Material for the task:
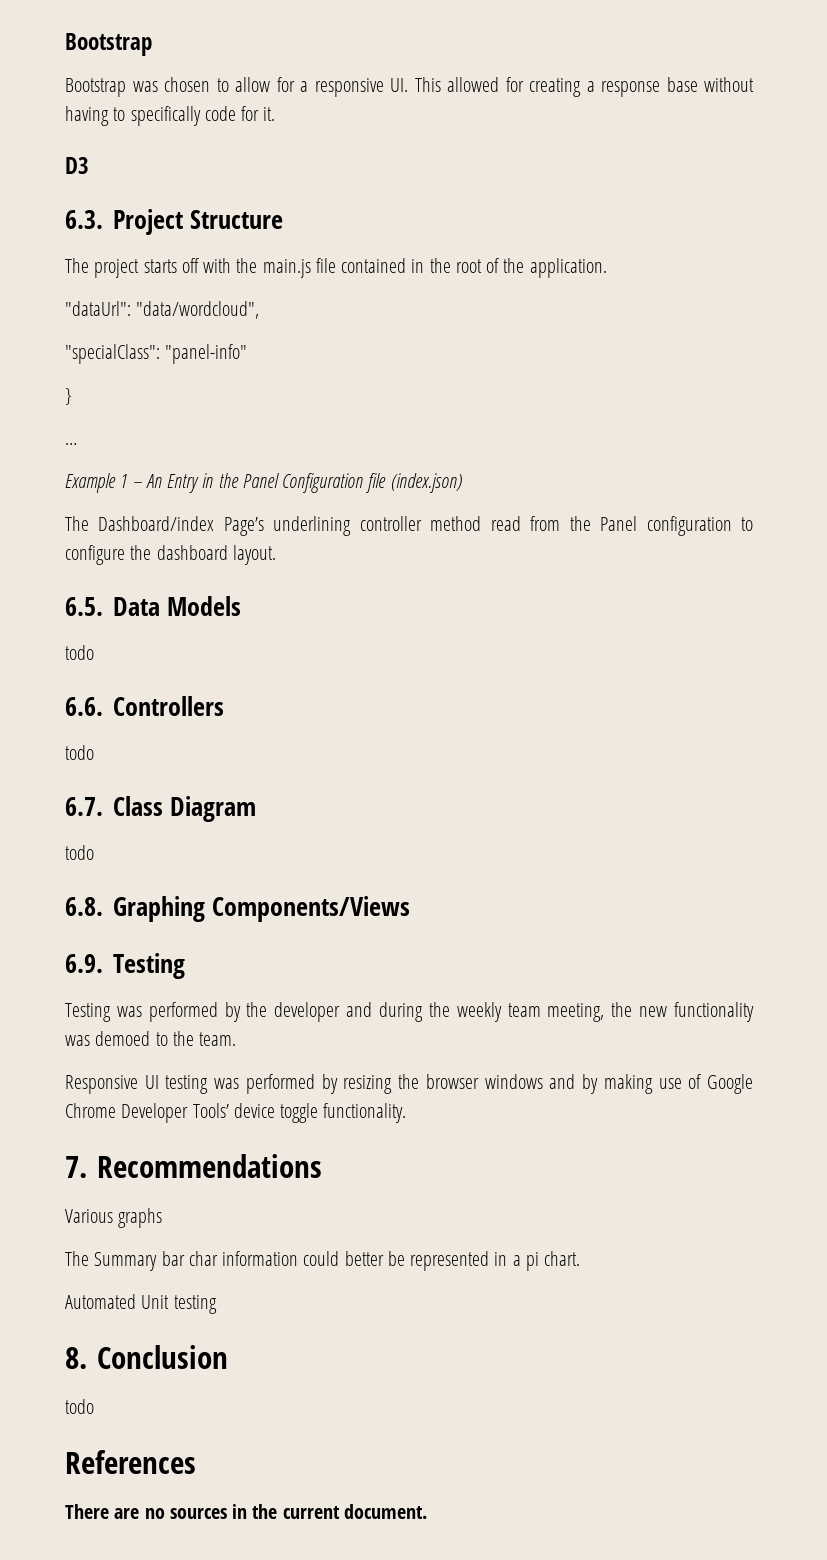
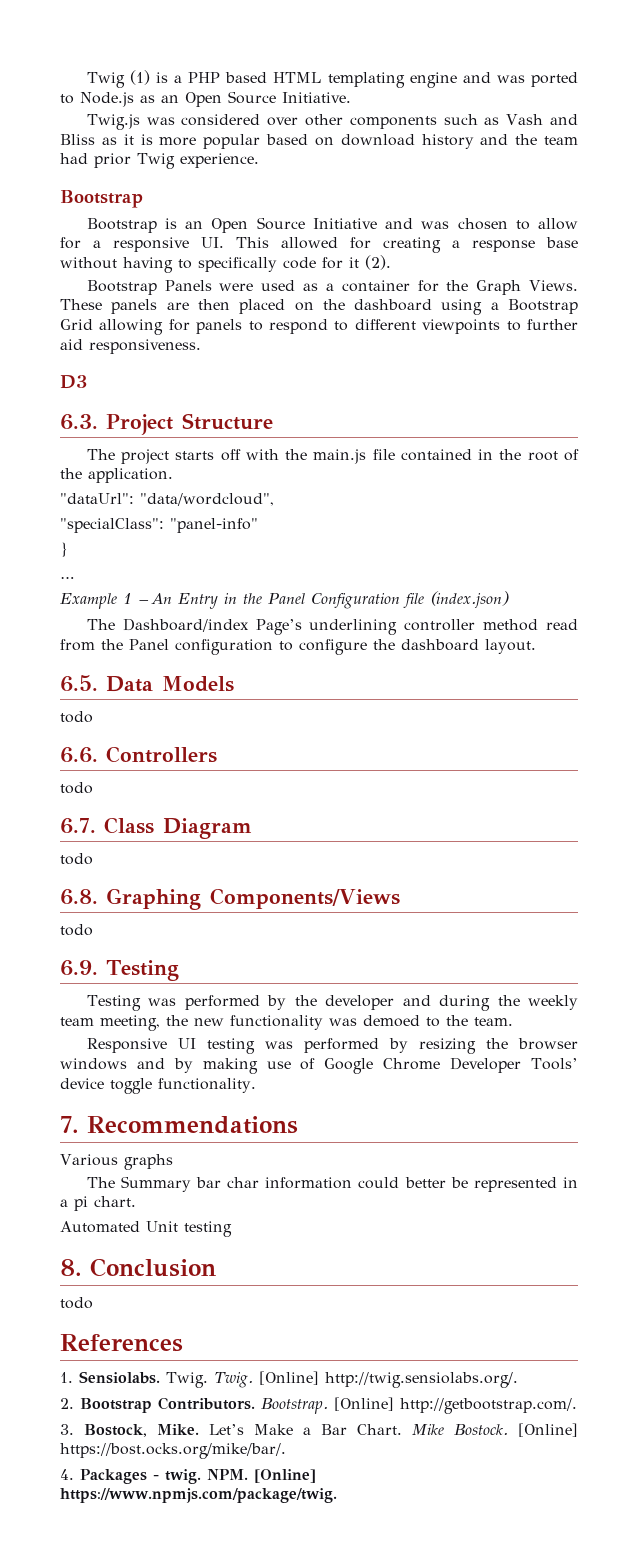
[65,33,152,56] [65,78,126,97] Bootstrap // Bootstrap -> [86,70,578,88] [60,91,351,107] [86,114,578,130] [60,134,578,149] [60,153,259,169] [60,190,143,208] [86,217,414,233] Twig (1) is a PHP based HTML templating engine and was ported to Node.js as an Open Source Initiative. // Twig.js was considered over other components such as Vash and Bliss as it is more popular based on download history and the team had prior Twig experience. // Bootstrap // Bootstrap is an Open Source Initiative and
[263,107,276,121] it. -> [349,255,391,270] [86,280,579,295] [60,299,578,315] [60,319,578,335] [60,339,201,354] it (2). // Bootstrap Panels were used as a container for the Graph Views. These panels are then placed on the dashboard using a Bootstrap Grid allowing for panels to respond to different viewpoints to further aid responsiveness.
(410, 909) none -> [60,924,93,936] // todo
[65,1504,427,1519] There are no sources in the current document. -> [60,1371,518,1388] [60,1397,577,1414] [60,1423,578,1437] [60,1443,286,1459] [60,1469,316,1484] [60,1488,337,1503] 1. Sensiolabs. Twig. Twig. [Online] http://twig.sensiolabs.org/. // 2. Bootstrap Contributors. Bootstrap. [Online] http://getbootstrap.com/. // 3. Bostock, Mike. Let’s Make a Bar Chart. Mike Bostock. [Online] https://bost.ocks.org/mike/bar/. // 4. Packages - twig. NPM. [Online] https://www.npmjs.com/package/twig.

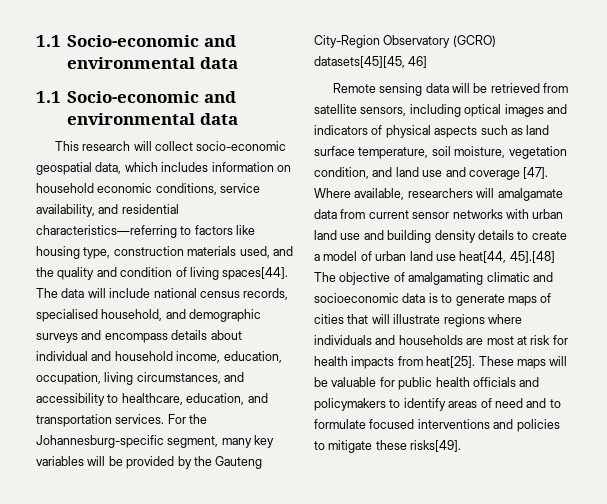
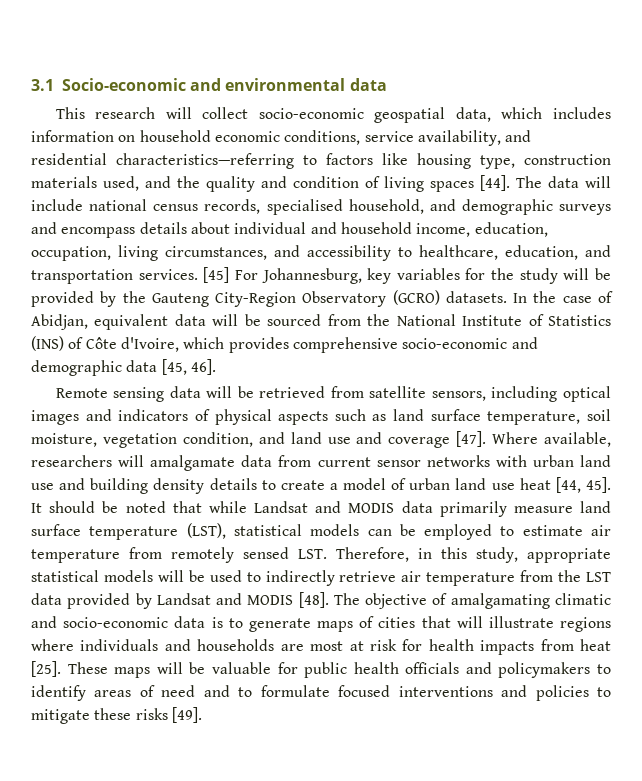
[36,35,236,47] [67,57,238,69] [36,91,61,103] 1.1 Socio-economic and environmental data // 1.1 -> [31,79,54,91] 3.1
[222,267,289,280] spaces[44]. -> [430,175,510,192] spaces [44].
[167,414,208,424] [36,435,275,448] [36,456,84,466] For the Johannesburg-specific segment, many key variables -> [203,267,558,284] [45] For Johannesburg, key variables for the study
[314,56,428,68] datasets[45][45, 46] -> [445,291,613,303] [31,314,611,330] [31,336,538,353] [31,359,216,376] datasets. In the case of Abidjan, equivalent data will be sourced from the National Institute of Statistics (INS) of Côte d'Ivoire, which provides comprehensive socio-economic and demographic data [45, 46].
[459,251,555,263] heat[44, 45].[48] -> [519,477,611,493] [31,501,611,517] [31,523,611,540] [31,547,611,563] [31,570,611,586] [31,592,329,609] heat [44, 45]. It should be noted that while Landsat and MODIS data primarily measure land surface temperature (LST), statistical models can be employed to estimate air temperature from remotely sensed LST. Therefore, in this study, appropriate statistical models will be used to indirectly retrieve air temperature from the LST data provided by Landsat and MODIS [48].
[314,293,399,303] socioeconomic -> [63,617,169,628] socio-economic
[426,356,476,368] heat[25]. -> [580,639,612,651] [31,661,61,677] heat [25].
[410,440,462,452] risks[49]. -> [135,707,202,723] risks [49].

What is needed:
Show each line of the listing that holds the string "Twig".

Completed task:
[65,33,152,56] [65,78,126,97] Bootstrap // Bootstrap -> [86,70,578,88] [60,91,351,107] [86,114,578,130] [60,134,578,149] [60,153,259,169] [60,190,143,208] [86,217,414,233] Twig (1) is a PHP based HTML templating engine and was ported to Node.js as an Open Source Initiative. // Twig.js was considered over other components such as Vash and Bliss as it is more popular based on download history and the team had prior Twig experience. // Bootstrap // Bootstrap is an Open Source Initiative and
[65,1504,427,1519] There are no sources in the current document. -> [60,1371,518,1388] [60,1397,577,1414] [60,1423,578,1437] [60,1443,286,1459] [60,1469,316,1484] [60,1488,337,1503] 1. Sensiolabs. Twig. Twig. [Online] http://twig.sensiolabs.org/. // 2. Bootstrap Contributors. Bootstrap. [Online] http://getbootstrap.com/. // 3. Bostock, Mike. Let’s Make a Bar Chart. Mike Bostock. [Online] https://bost.ocks.org/mike/bar/. // 4. Packages - twig. NPM. [Online] https://www.npmjs.com/package/twig.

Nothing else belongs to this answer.